GIVEN DATA:
┌──

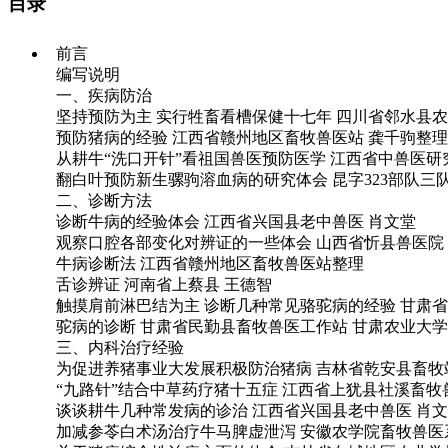
目录
前言
编写说明
一、疾病防治
坚持预防为主 实行牲畜看槽保健十七年 四川省邻水县
预防猪病的经验 江西省赣州地区畜牧兽医站 龚千驹整理
从耕牛“洗口开针”看祖国兽医预防医学 江西省中兽医研
翻白叶预防新生骡驹溶血病的研究体会 昆字323部队三
二、诊断方法
诊断牛病的经验体会 江西省兴国县老中兽医 肖文堂
观察口腔各部变化对辨证的一些体会 山西省忻县兽医院
牛病诊断法 江西省赣州地区畜牧兽医站整理
舌诊辨证 河南省上蔡县 王德智
触摸肩前淋巴结为主 诊断几种常见骆驼病的经验 甘肃
驼病的诊断 甘肃省民勤县畜牧兽医工作站 甘肃农业大
三、内科治疗经验
为促进养猪事业大发展积极防治猪病 吉林省乾安县畜牧
“九路针”结合中草药疗猪十五症 江西省上犹县社溪畜牧
谈谈耕牛几种常发病的诊治 江西省兴国县老中兽医 肖
加减参苓白术汤治疗牛马脾虚泄泻 安徽农学院畜牧兽医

└──

ACTIVITY:
Could you write out the records exactly while omitting every picture?

YOUR SOLUTION:
目录
前言
编写说明
一、疾病防治
坚持预防为主 实行牲畜看槽保健十七年 四川省邻水县
预防猪病的经验 江西省赣州地区畜牧兽医站 龚千驹整理
从耕牛“洗口开针”看祖国兽医预防医学 江西省中兽医研
翻白叶预防新生骡驹溶血病的研究体会 昆字323部队三
二、诊断方法
诊断牛病的经验体会 江西省兴国县老中兽医 肖文堂
观察口腔各部变化对辨证的一些体会 山西省忻县兽医院
牛病诊断法 江西省赣州地区畜牧兽医站整理
舌诊辨证 河南省上蔡县 王德智
触摸肩前淋巴结为主 诊断几种常见骆驼病的经验 甘肃
驼病的诊断 甘肃省民勤县畜牧兽医工作站 甘肃农业大
三、内科治疗经验
为促进养猪事业大发展积极防治猪病 吉林省乾安县畜牧
“九路针”结合中草药疗猪十五症 江西省上犹县社溪畜牧
谈谈耕牛几种常发病的诊治 江西省兴国县老中兽医 肖
加减参苓白术汤治疗牛马脾虚泄泻 安徽农学院畜牧兽医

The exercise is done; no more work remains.